Em pouco mais de duas semanas, ao menos nove pessoas foram mortas em quatro cidades da região norte de Mato Grosso do Sul. Os crimes ocorreram em Cassilândia, Paranaíba, Costa Rica e Chapadão do Sul. Alguns casos têm indícios de ligação com a disputa entre o PCC (Primeiro Comando da Capital) e o CV (Comando Vermelho).
O caso mais recente foi no sábado (1º), em Cassilândia. Márcio Aparecido da Silva Filho e a filha, de 3 anos, morreram após o carro em que estavam ser atingido por diversos disparos. A Polícia Civil investiga se o atentado tem relação com a guerra entre facções. Dias antes, Márcio havia sobrevivido a outro ataque e teve o nome incluído em uma lista atribuída ao Comando Vermelho.
Na mesma cidade, em 27 de julho, Gustavo Loschiavo Araújo, de 29 anos, foi executado a tiros. Depois do crime, perfis ligados ao CV publicaram nas redes sociais a foto da vítima com a palavra "eliminado". A publicação foi semelhante à feita com outros nomes apontados como integrantes da facção rival.
Em Paranaíba, a violência também aumentou. No dia 19 de julho, mãe e filho foram mortos a tiros dentro de casa. As vítimas foram identificadas como Patrícia Norberto da Silva, de 36 anos, e Kaique Flavino Audilino, de 20. Dez dias depois, outro homem foi executado enquanto dormia, atingido por cerca de 12 disparos. A possibilidade de envolvimento das facções não foi mencionada, mas os crimes chamaram a atenção pela violência.
Em Costa Rica, um homem foi assassinado com aproximadamente 12 tiros na sexta-feira (1º). A motivação ainda é investigada. Em Chapadão do Sul, um segurança foi morto no dia 25 de julho. Dias antes, outro homicídio também havia mobilizado as forças de segurança do município.
Investigações apontam que as organizações criminosas ampliaram a atuação na região. Levantamento do Campo Grande News identificou 13 casos envolvendo adolescentes em ocorrências relacionadas ao PCC e ao Comando Vermelho entre 2025 e 21 de julho deste ano.
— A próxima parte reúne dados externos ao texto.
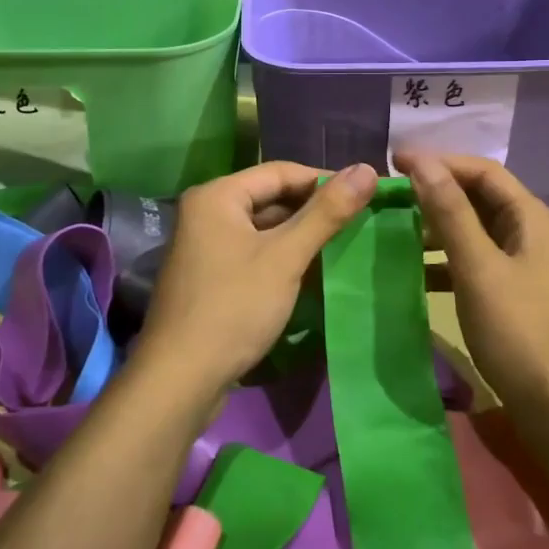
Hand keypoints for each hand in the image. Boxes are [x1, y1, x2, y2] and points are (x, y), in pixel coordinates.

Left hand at [135, 161, 378, 396]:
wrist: (180, 379)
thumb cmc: (234, 307)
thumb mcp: (286, 257)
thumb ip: (326, 213)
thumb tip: (368, 169)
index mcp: (217, 196)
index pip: (280, 172)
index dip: (324, 180)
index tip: (365, 194)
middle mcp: (206, 212)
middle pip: (270, 198)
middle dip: (313, 210)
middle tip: (359, 221)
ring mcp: (204, 246)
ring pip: (263, 228)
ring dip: (300, 235)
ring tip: (344, 245)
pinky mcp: (210, 276)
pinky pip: (253, 253)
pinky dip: (282, 257)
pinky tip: (313, 272)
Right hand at [397, 151, 548, 409]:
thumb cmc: (520, 333)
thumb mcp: (479, 268)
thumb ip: (450, 213)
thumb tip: (422, 162)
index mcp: (531, 218)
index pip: (482, 171)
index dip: (439, 161)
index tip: (394, 162)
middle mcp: (530, 232)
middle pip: (479, 197)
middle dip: (435, 192)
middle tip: (390, 195)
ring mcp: (523, 264)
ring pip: (474, 230)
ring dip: (436, 227)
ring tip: (393, 229)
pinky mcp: (512, 293)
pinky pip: (473, 262)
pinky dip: (444, 261)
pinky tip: (413, 272)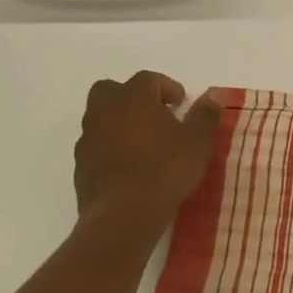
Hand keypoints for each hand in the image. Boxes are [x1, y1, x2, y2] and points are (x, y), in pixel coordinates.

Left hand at [73, 71, 222, 229]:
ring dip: (119, 123)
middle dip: (132, 97)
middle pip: (111, 90)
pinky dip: (110, 148)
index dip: (167, 87)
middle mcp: (105, 111)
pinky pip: (96, 146)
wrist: (124, 213)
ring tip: (145, 144)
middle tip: (155, 115)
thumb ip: (204, 116)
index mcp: (133, 98)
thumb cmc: (166, 168)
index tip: (181, 104)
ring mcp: (88, 138)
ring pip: (100, 118)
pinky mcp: (80, 165)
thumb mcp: (198, 141)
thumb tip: (212, 98)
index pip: (148, 79)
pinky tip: (130, 167)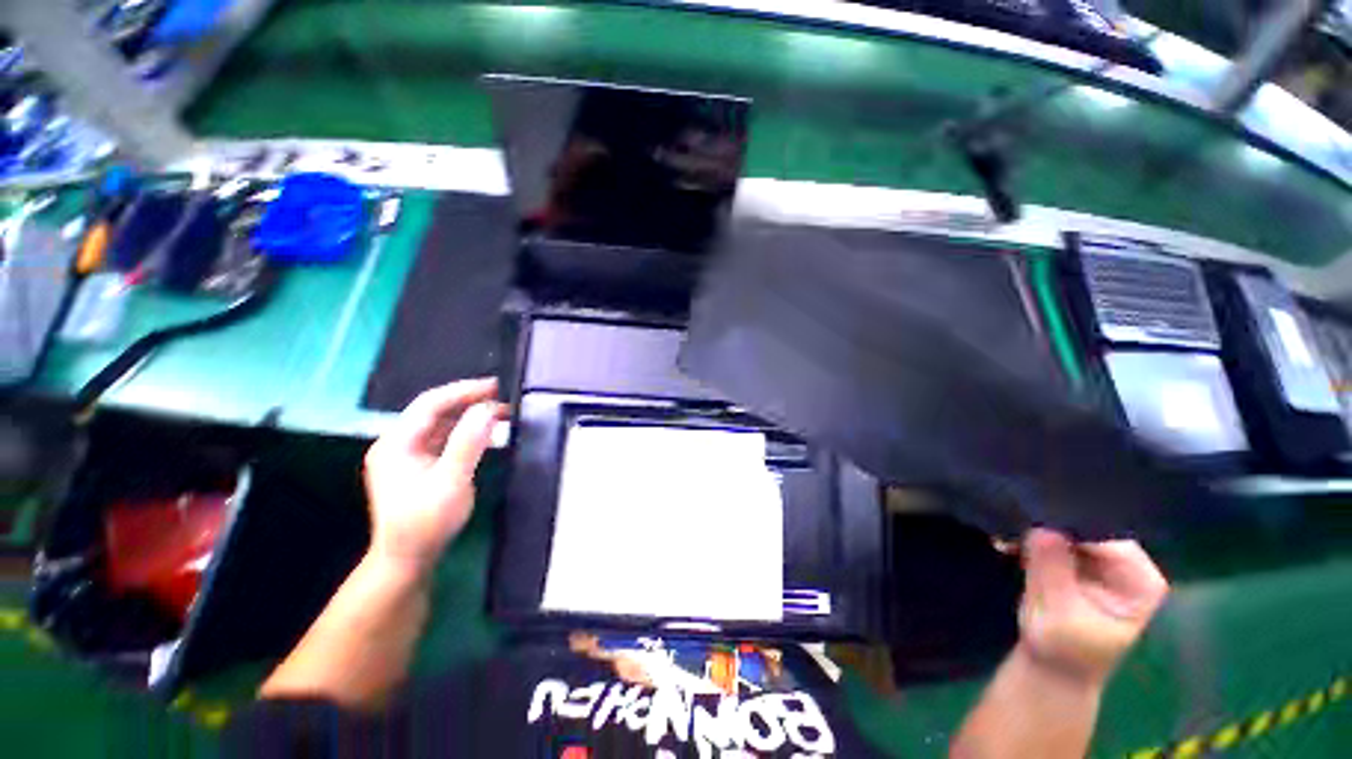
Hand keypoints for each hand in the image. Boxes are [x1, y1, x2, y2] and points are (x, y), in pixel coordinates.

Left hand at [362, 379, 503, 572]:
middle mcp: (398, 444)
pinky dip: (465, 432)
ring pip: (441, 424)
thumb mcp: (450, 481)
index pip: (430, 404)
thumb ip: (468, 442)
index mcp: (397, 443)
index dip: (463, 391)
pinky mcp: (418, 466)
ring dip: (469, 416)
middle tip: (501, 398)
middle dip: (469, 402)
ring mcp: (406, 455)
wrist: (407, 560)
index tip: (495, 385)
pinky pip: (443, 439)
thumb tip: (487, 409)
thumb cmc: (426, 522)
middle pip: (435, 411)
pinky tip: (485, 434)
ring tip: (500, 413)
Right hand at [1017, 528, 1168, 686]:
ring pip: (1067, 530)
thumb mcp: (1057, 615)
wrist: (1052, 670)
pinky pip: (1056, 538)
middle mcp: (1129, 565)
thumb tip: (1042, 527)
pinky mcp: (1081, 561)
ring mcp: (1105, 562)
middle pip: (1086, 528)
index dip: (1067, 526)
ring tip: (1004, 541)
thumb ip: (1052, 570)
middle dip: (1047, 527)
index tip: (1030, 525)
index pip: (1104, 536)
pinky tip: (1007, 545)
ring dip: (1033, 532)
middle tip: (1009, 531)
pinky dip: (1030, 540)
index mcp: (1139, 581)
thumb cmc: (1062, 651)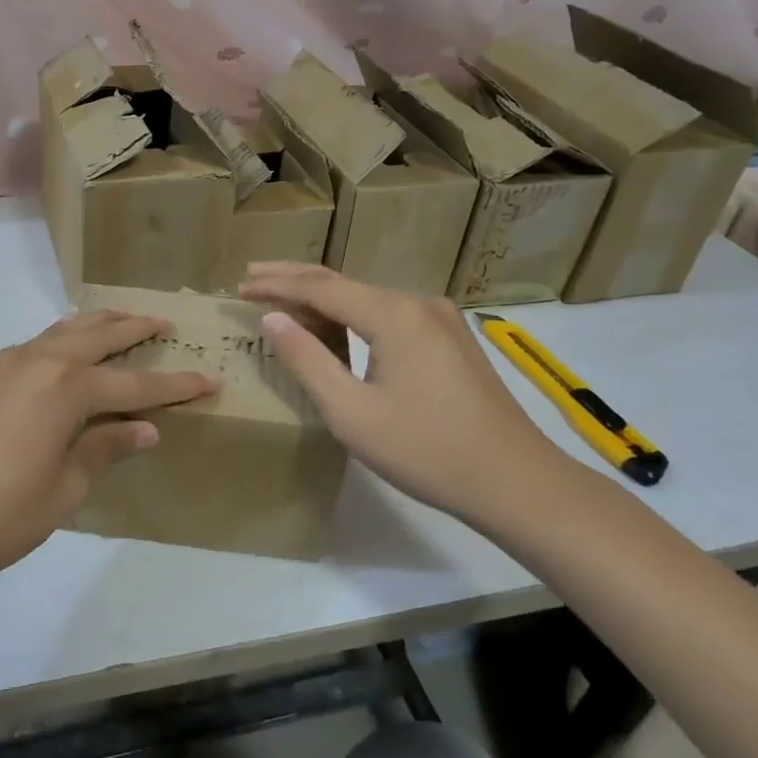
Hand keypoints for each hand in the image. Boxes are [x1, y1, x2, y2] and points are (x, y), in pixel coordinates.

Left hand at [0, 310, 216, 594]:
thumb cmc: (1, 516)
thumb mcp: (66, 488)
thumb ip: (106, 447)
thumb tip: (145, 428)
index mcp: (65, 388)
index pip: (133, 383)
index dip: (174, 384)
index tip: (209, 379)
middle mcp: (36, 361)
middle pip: (96, 336)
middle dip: (133, 329)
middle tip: (163, 322)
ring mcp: (3, 365)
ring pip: (59, 332)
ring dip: (94, 326)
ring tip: (119, 321)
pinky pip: (31, 346)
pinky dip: (58, 341)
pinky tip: (62, 355)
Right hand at [238, 262, 562, 522]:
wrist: (517, 482)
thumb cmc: (426, 451)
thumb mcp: (351, 412)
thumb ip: (307, 360)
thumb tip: (272, 318)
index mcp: (393, 315)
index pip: (320, 287)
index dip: (276, 285)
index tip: (240, 286)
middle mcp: (417, 302)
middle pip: (343, 282)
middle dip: (294, 278)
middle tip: (252, 275)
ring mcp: (440, 318)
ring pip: (367, 297)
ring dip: (323, 298)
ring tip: (282, 300)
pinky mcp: (451, 338)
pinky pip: (389, 313)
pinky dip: (353, 314)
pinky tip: (336, 326)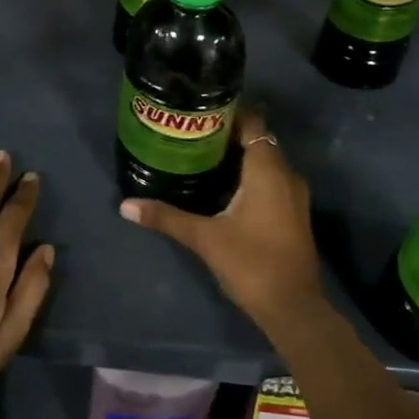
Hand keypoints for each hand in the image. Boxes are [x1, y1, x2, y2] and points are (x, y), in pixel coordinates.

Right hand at [119, 110, 325, 331]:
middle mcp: (286, 175)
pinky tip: (220, 186)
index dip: (228, 112)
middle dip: (227, 134)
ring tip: (199, 155)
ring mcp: (293, 195)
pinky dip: (248, 176)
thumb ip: (166, 217)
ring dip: (237, 157)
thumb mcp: (204, 238)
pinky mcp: (292, 213)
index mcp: (268, 170)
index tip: (198, 110)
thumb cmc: (251, 263)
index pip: (252, 122)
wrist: (293, 308)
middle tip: (190, 133)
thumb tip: (125, 205)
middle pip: (257, 140)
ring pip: (264, 162)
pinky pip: (269, 180)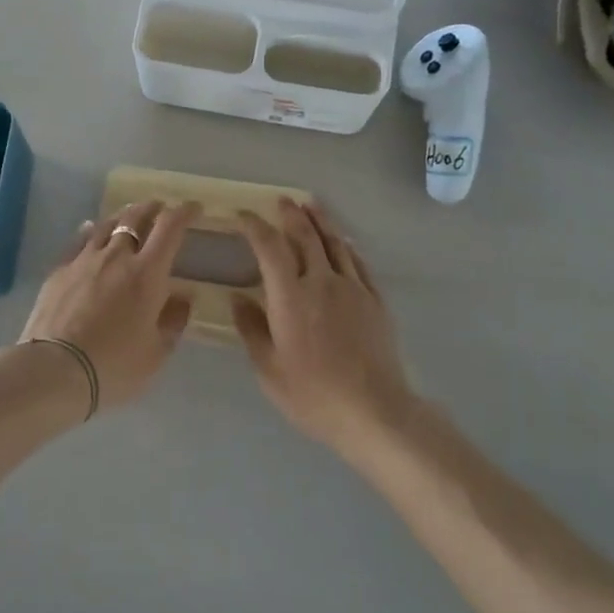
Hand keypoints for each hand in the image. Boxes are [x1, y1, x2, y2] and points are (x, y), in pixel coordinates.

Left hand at [13, 200, 199, 413]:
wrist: (54, 369)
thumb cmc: (113, 365)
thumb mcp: (155, 353)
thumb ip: (173, 321)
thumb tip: (183, 297)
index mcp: (147, 273)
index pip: (170, 228)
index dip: (184, 212)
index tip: (194, 208)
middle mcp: (117, 256)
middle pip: (136, 218)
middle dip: (152, 208)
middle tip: (160, 207)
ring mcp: (84, 259)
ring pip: (106, 225)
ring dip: (122, 216)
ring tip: (128, 215)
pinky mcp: (60, 270)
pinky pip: (79, 240)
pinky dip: (91, 231)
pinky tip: (90, 230)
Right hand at [232, 199, 412, 453]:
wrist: (375, 412)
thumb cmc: (313, 394)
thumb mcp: (269, 369)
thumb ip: (252, 329)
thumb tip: (238, 298)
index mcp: (290, 296)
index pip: (269, 247)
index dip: (254, 227)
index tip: (243, 216)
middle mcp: (321, 282)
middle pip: (306, 236)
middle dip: (291, 214)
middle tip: (282, 200)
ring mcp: (353, 289)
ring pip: (335, 243)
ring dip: (320, 221)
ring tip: (311, 206)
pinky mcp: (375, 301)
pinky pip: (358, 263)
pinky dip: (345, 247)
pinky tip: (342, 243)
Foram cinco episódios noticiados em 2025 e outros oito somente em 2026. Os registros mostram adolescentes apontados como executores, informantes, responsáveis pelo transporte de armas, condutores de motocicletas e até alvos da disputa entre facções.
Nos últimos dias, listas com nomes de supostos integrantes do PCC passaram a circular em perfis ligados ao CV. As publicações trazem ameaças, fotografias de pessoas mortas, nomes, apelidos e cidades. As listas citam principalmente moradores de Cassilândia, Inocência e Miranda. Não há confirmação independente de que todas as pessoas apontadas tenham ligação com o PCC. A associação é feita pelos próprios administradores dos perfis.
A Sejusp (Secretaria de Estado de Justiça e Segurança Pública) afirmou ao Campo Grande News que as postagens feitas por perfis ligados a organizações criminosas são monitoradas pelas forças policiais e não representam uma ameaça relevante à segurança pública do Estado.